Reused building blocks¶
Step |
Helper |
|---|---|
Strict-chain grids |
|
Per-stage screen |
|
Global + per-head retention |
|
Exact-CV refit |
|
Preprocessing impact |
|
Screen-vs-refit rank |
|
Offline audit |
|
Report save/load |
|
Workflow / benchmark note¶
This is the staged runner the AOM benchmark campaign calls for: run
compact/wide/lab strict-chain screens with Ridge, PLS and mixed heads, retain the
top global and per-head candidates, exact-refit the retained rows, and read
impact / rank_diagnostics to decide whether a wider cartesian budget is
justified before comparing against the robust AOM / TabPFN baselines. Because
each stage screens in chunks of chain_chunk_size and only keeps its own
top_k, large lab cartesians stream rather than materialize every scored
candidate.
Timing smoke¶
benchmarks/cross_binding/bench_aom_staged_chain_campaign_timing.py records the
end-to-end wall-clock cost of the staged campaign on synthetic data, one CSV row
per --plans entry, with the retention / selection / impact / rank-diagnostics
and refit route / CUDA counters pulled from the report. It accepts the small
screen controls (--plans, --max-chains, --top-k, --refit-top-k,
--refit-per-head-top-k, --chain-chunk-size, --heads, --components,
--ridge-lambdas, --repeats) and the campaign’s CPU/GPU knobs
(--cuda-pls-parallel-folds, --cuda-pls-min-device-features,
--cuda-pls-many-batched, --backend-min-cuda-product, --moment-policy).

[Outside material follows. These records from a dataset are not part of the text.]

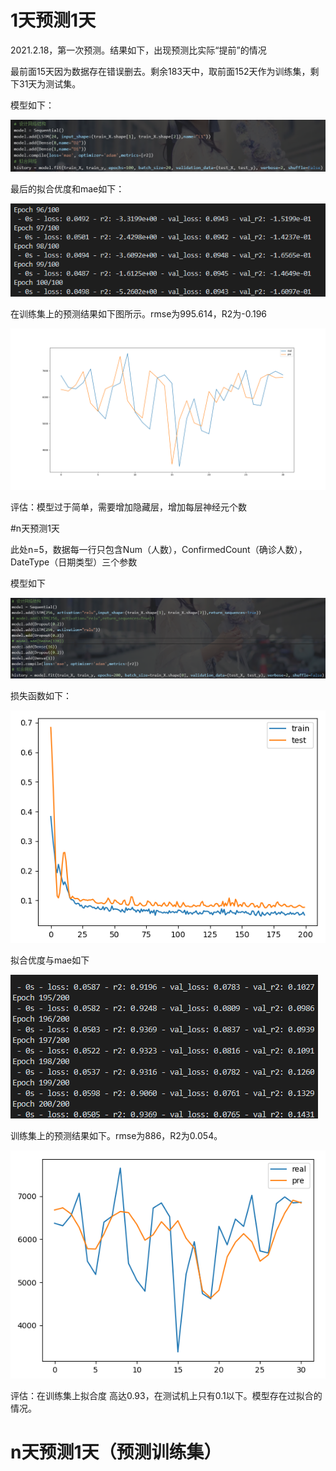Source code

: # 1天预测1天

2021.2.18，第一次预测。结果如下，出现预测比实际“提前”的情况

最前面15天因为数据存在错误删去。剩余183天中，取前面152天作为训练集，剩下31天为测试集。

模型如下：

![image-20210223111852946](进度.assets/image-20210223111852946.png)

最后的拟合优度和mae如下：

![image-20210223111916105](进度.assets/image-20210223111916105.png)

在训练集上的预测结果如下图所示。rmse为995.614，R2为-0.196

![img](进度.assets/Figure_1.png)

评估：模型过于简单，需要增加隐藏层，增加每层神经元个数

#n天预测1天

此处n=5，数据每一行只包含Num（人数），ConfirmedCount（确诊人数），DateType（日期类型）三个参数

模型如下

![image-20210223112245474](进度.assets/image-20210223112245474.png)

损失函数如下：

![image-20210223112413031](进度.assets/image-20210223112413031.png)



拟合优度与mae如下

![image-20210223112440112](进度.assets/image-20210223112440112.png)

训练集上的预测结果如下。rmse为886，R2为0.054。

![image-20210223112513015](进度.assets/image-20210223112513015.png)

评估：在训练集上拟合度 高达0.93，在测试机上只有0.1以下。模型存在过拟合的情况。

# n天预测1天（预测训练集）

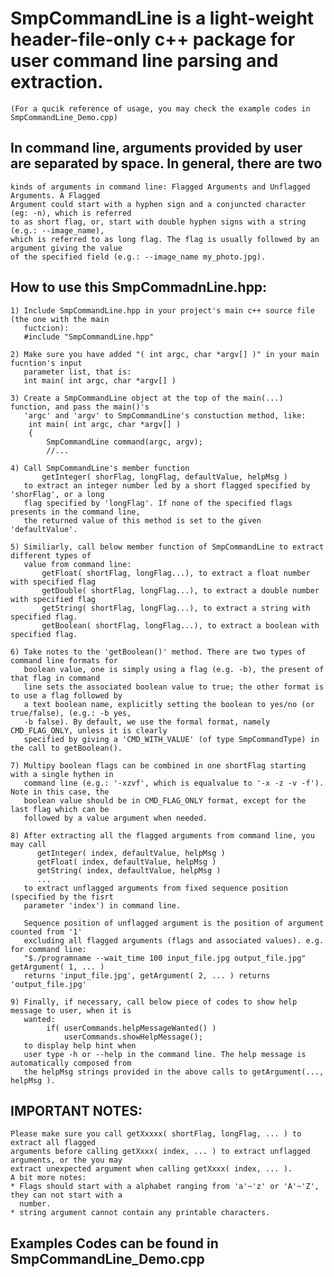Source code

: # SmpCommandLine is a light-weight header-file-only c++ package for user command line parsing and extraction.

    (For a qucik reference of usage, you may check the example codes in SmpCommandLine_Demo.cpp)
  
  ## In command line, arguments provided by user are separated by space. In general, there are two 
    kinds of arguments in command line: Flagged Arguments and Unflagged Arguments. A Flagged 
    Argument could start with a hyphen sign and a conjuncted character (eg: -n), which is referred
    to as short flag, or, start with double hyphen signs with a string (e.g.: --image_name), 
    which is referred to as long flag. The flag is usually followed by an argument giving the value
    of the specified field (e.g.: --image_name my_photo.jpg).
    
  ## How to use this SmpCommadnLine.hpp:
    1) Include SmpCommandLine.hpp in your project's main c++ source file (the one with the main 
       fuctcion):
       #include "SmpCommandLine.hpp"
    
    2) Make sure you have added "( int argc, char *argv[] )" in your main fucntion's input 
       parameter list, that is: 
       int main( int argc, char *argv[] ) 
    
    3) Create a SmpCommandLine object at the top of the main(...) function, and pass the main()'s
       'argc' and 'argv' to SmpCommandLine's constuction method, like: 
        int main( int argc, char *argv[] ) 
        {
            SmpCommandLine command(argc, argv); 
            //...
        
    4) Call SmpCommandLine's member function
           getInteger( shorFlag, longFlag, defaultValue, helpMsg )
       to extract an integer number led by a short flagged specified by 'shorFlag', or a long 
       flag specified by 'longFlag'. If none of the specified flags presents in the command line,
       the returned value of this method is set to the given 'defaultValue'.
    
    5) Similiarly, call below member function of SmpCommandLine to extract different types of 
       value from command line:
           getFloat( shortFlag, longFlag...), to extract a float number with specified flag
           getDouble( shortFlag, longFlag...), to extract a double number with specified flag
           getString( shortFlag, longFlag...), to extract a string with specified flag. 
           getBoolean( shortFlag, longFlag...), to extract a boolean with specified flag. 
    
    6) Take notes to the 'getBoolean()' method. There are two types of command line formats for 
       boolean value, one is simply using a flag (e.g. -b), the present of that flag in command
       line sets the associated boolean value to true; the other format is to use a flag followed by  
       a text boolean name, explicitly setting the boolean to yes/no (or true/false), (e.g.: -b yes, 
       -b false). By default, we use the formal format, namely CMD_FLAG_ONLY, unless it is clearly
       specified by giving a 'CMD_WITH_VALUE' (of type SmpCommandType) in the call to getBoolean().
    
    7) Multipy boolean flags can be combined in one shortFlag starting with a single hythen in 
       command line (e.g.: '-xzvf', which is equalvalue to '-x -z -v -f'). Note in this case, the 
       boolean value should be in CMD_FLAG_ONLY format, except for the last flag which can be 
       followed by a value argument when needed.
    
    8) After extracting all the flagged arguments from command line, you may call 
          getInteger( index, defaultValue, helpMsg )
          getFloat( index, defaultValue, helpMsg )
          getString( index, defaultValue, helpMsg )
          ...
       to extract unflagged arguments from fixed sequence position (specified by the fisrt 
       parameter 'index') in command line. 
       
       Sequence position of unflagged argument is the position of argument counted from '1' 
       excluding all flagged arguments (flags and associated values). e.g. for command line: 
       "$./programname --wait_time 100 input_file.jpg output_file.jpg" getArgument( 1, ... ) 
       returns 'input_file.jpg', getArgument( 2, ... ) returns 'output_file.jpg' 
      
    9) Finally, if necessary, call below piece of codes to show help message to user, when it is 
       wanted:
            if( userCommands.helpMessageWanted() )
                userCommands.showHelpMessage();
       to display help hint when 
       user type -h or --help in the command line. The help message is automatically composed from 
       the helpMsg strings provided in the above calls to getArgument(..., helpMsg ).
  
  ## IMPORTANT NOTES: 
    Please make sure you call getXxxxx( shortFlag, longFlag, ... ) to extract all flagged 
    arguments before calling getXxxx( index, ... ) to extract unflagged arguments, or the you may 
    extract unexpected argument when calling getXxxx( index, ... ). 
    A bit more notes:
    * Flags should start with a alphabet ranging from 'a'~'z' or 'A'~'Z', they can not start with a
      number.
    * string argument cannot contain any printable characters.
  
  ## Examples Codes can be found in SmpCommandLine_Demo.cpp
  
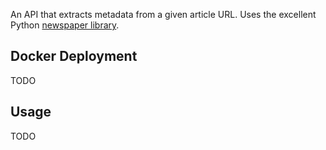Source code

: An API that extracts metadata from a given article URL. Uses the excellent Python [newspaper library](https://github.com/codelucas/newspaper).

## Docker Deployment

TODO

## Usage

TODO



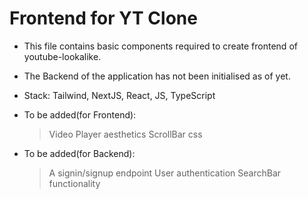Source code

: # Frontend for YT Clone

- This file contains basic components required to create frontend of youtube-lookalike.

- The Backend of the application has not been initialised as of yet.

- Stack: Tailwind, NextJS, React, JS, TypeScript

- To be added(for Frontend):

  > Video Player aesthetics
  > ScrollBar css

- To be added(for Backend):
  > A signin/signup endpoint
  > User authentication
  > SearchBar functionality
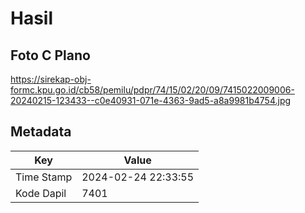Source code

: # Hasil

## Foto C Plano

https://sirekap-obj-formc.kpu.go.id/cb58/pemilu/pdpr/74/15/02/20/09/7415022009006-20240215-123433--c0e40931-071e-4363-9ad5-a8a9981b4754.jpg


## Metadata

| Key        | Value               |
| ---------- | ------------------- |
| Time Stamp | 2024-02-24 22:33:55 |
| Kode Dapil | 7401                |



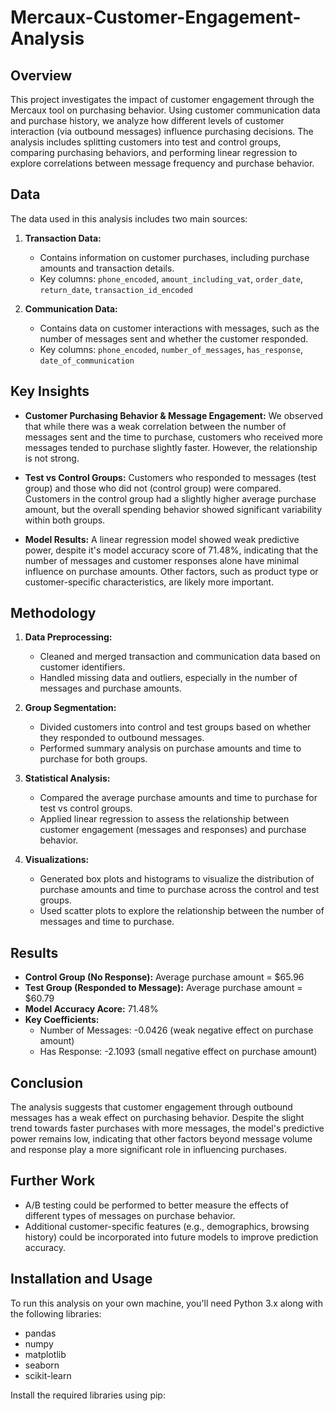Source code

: # Mercaux-Customer-Engagement-Analysis

## Overview

This project investigates the impact of customer engagement through the Mercaux tool on purchasing behavior. Using customer communication data and purchase history, we analyze how different levels of customer interaction (via outbound messages) influence purchasing decisions. The analysis includes splitting customers into test and control groups, comparing purchasing behaviors, and performing linear regression to explore correlations between message frequency and purchase behavior.

## Data

The data used in this analysis includes two main sources:

1. **Transaction Data:**
   - Contains information on customer purchases, including purchase amounts and transaction details.
   - Key columns: `phone_encoded`, `amount_including_vat`, `order_date`, `return_date`, `transaction_id_encoded`

2. **Communication Data:**
   - Contains data on customer interactions with messages, such as the number of messages sent and whether the customer responded.
   - Key columns: `phone_encoded`, `number_of_messages`, `has_response`, `date_of_communication`

## Key Insights

- **Customer Purchasing Behavior & Message Engagement:** We observed that while there was a weak correlation between the number of messages sent and the time to purchase, customers who received more messages tended to purchase slightly faster. However, the relationship is not strong.
  
- **Test vs Control Groups:** Customers who responded to messages (test group) and those who did not (control group) were compared. Customers in the control group had a slightly higher average purchase amount, but the overall spending behavior showed significant variability within both groups.

- **Model Results:** A linear regression model showed weak predictive power, despite it's model accuracy score of 71.48%, indicating that the number of messages and customer responses alone have minimal influence on purchase amounts. Other factors, such as product type or customer-specific characteristics, are likely more important.

## Methodology

1. **Data Preprocessing:**
   - Cleaned and merged transaction and communication data based on customer identifiers.
   - Handled missing data and outliers, especially in the number of messages and purchase amounts.

2. **Group Segmentation:**
   - Divided customers into control and test groups based on whether they responded to outbound messages.
   - Performed summary analysis on purchase amounts and time to purchase for both groups.

3. **Statistical Analysis:**
   - Compared the average purchase amounts and time to purchase for test vs control groups.
   - Applied linear regression to assess the relationship between customer engagement (messages and responses) and purchase behavior.

4. **Visualizations:**
   - Generated box plots and histograms to visualize the distribution of purchase amounts and time to purchase across the control and test groups.
   - Used scatter plots to explore the relationship between the number of messages and time to purchase.

## Results

- **Control Group (No Response):** Average purchase amount = $65.96
- **Test Group (Responded to Message):** Average purchase amount = $60.79
- **Model Accuracy Acore:** 71.48%
- **Key Coefficients:** 
  - Number of Messages: -0.0426 (weak negative effect on purchase amount)
  - Has Response: -2.1093 (small negative effect on purchase amount)

## Conclusion

The analysis suggests that customer engagement through outbound messages has a weak effect on purchasing behavior. Despite the slight trend towards faster purchases with more messages, the model's predictive power remains low, indicating that other factors beyond message volume and response play a more significant role in influencing purchases.

## Further Work

- A/B testing could be performed to better measure the effects of different types of messages on purchase behavior.
- Additional customer-specific features (e.g., demographics, browsing history) could be incorporated into future models to improve prediction accuracy.

## Installation and Usage

To run this analysis on your own machine, you'll need Python 3.x along with the following libraries:
- pandas
- numpy
- matplotlib
- seaborn
- scikit-learn

Install the required libraries using pip:
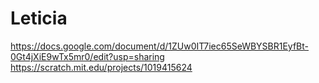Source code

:# Leticia
https://docs.google.com/document/d/1ZUw0IT7iec65SeWBYSBR1EyfBt-0Gt4jXiE9wTx5mr0/edit?usp=sharing
https://scratch.mit.edu/projects/1019415624

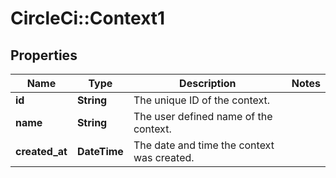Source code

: # CircleCi::Context1

## Properties
Name | Type | Description | Notes
------------ | ------------- | ------------- | -------------
**id** | **String** | The unique ID of the context. | 
**name** | **String** | The user defined name of the context. | 
**created_at** | **DateTime** | The date and time the context was created. | 

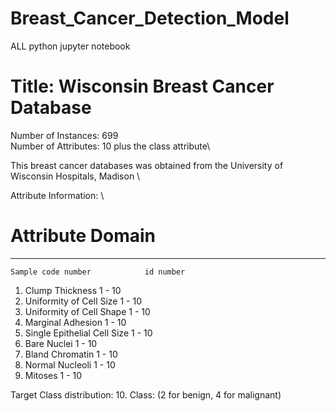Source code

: # Breast_Cancer_Detection_Model
ALL python jupyter notebook
#	Title: Wisconsin Breast Cancer Database 

Number of Instances: 699 \
Number of Attributes: 10 plus the class attribute\

This breast cancer databases was obtained from the University of Wisconsin Hospitals, Madison \

Attribute Information: \


   #  Attribute                     Domain
   -- -----------------------------------------
    Sample code number            id number
   1. Clump Thickness               1 - 10
   2. Uniformity of Cell Size       1 - 10
   3. Uniformity of Cell Shape      1 - 10
   4. Marginal Adhesion             1 - 10
   5. Single Epithelial Cell Size   1 - 10
   6. Bare Nuclei                   1 - 10
   7. Bland Chromatin               1 - 10
   8. Normal Nucleoli               1 - 10
  9. Mitoses                       1 - 10

Target
Class distribution:
  10. Class:                        (2 for benign, 4 for malignant)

This measures orchestration and exact-refit timing only — the staged screen, cross-stage retention, the single exact-CV refit of the retained union, and the post-hoc diagnostics. It is not a benchmark of the future fused IKPLS grinder; the per-candidate exact CV it times is the target that grinder must beat, not the grinder itself.
PYTHONPATH=bindings/python/src N4M_LIB_PATH=build/dev-release/cpp/src/libn4m.so \
python benchmarks/cross_binding/bench_aom_staged_chain_campaign_timing.py \
--plans compact,compact_wide --max-chains 16 --top-k 24 --refit-top-k 8 \
--output /tmp/aom_staged_chain_campaign_timing.csv
Tiny one-GPU CUDA smoke used for release readiness:
CUDA_VISIBLE_DEVICES=0 \
PYTHONPATH=bindings/python/src \
N4M_LIB_PATH=build/cuda-on/cpp/src/libn4m.so \
/home/delete/.venv/bin/python benchmarks/cross_binding/bench_aom_staged_chain_campaign_timing.py \
--output benchmarks/cross_binding/aom_staged_chain_campaign_timing_cuda_smoke.csv \
--repeats 1 --plans compact --n-samples 96 --n-features 128 --cv 3 \
--heads pls --components 1 --ridge-lambdas 0.1 --max-chains 4 \
--chain-chunk-size 2 --top-k 4 --refit-top-k 3 \
--refit-per-head-top-k 1 --moment-policy auto \
--cuda-pls-min-device-features 1 --cuda-pls-parallel-folds
The smoke is expected to keep selection_uses_test_set=False and show nonzero
n_pls_moment_cuda_device_cv_fits with zero host PLS CV fits.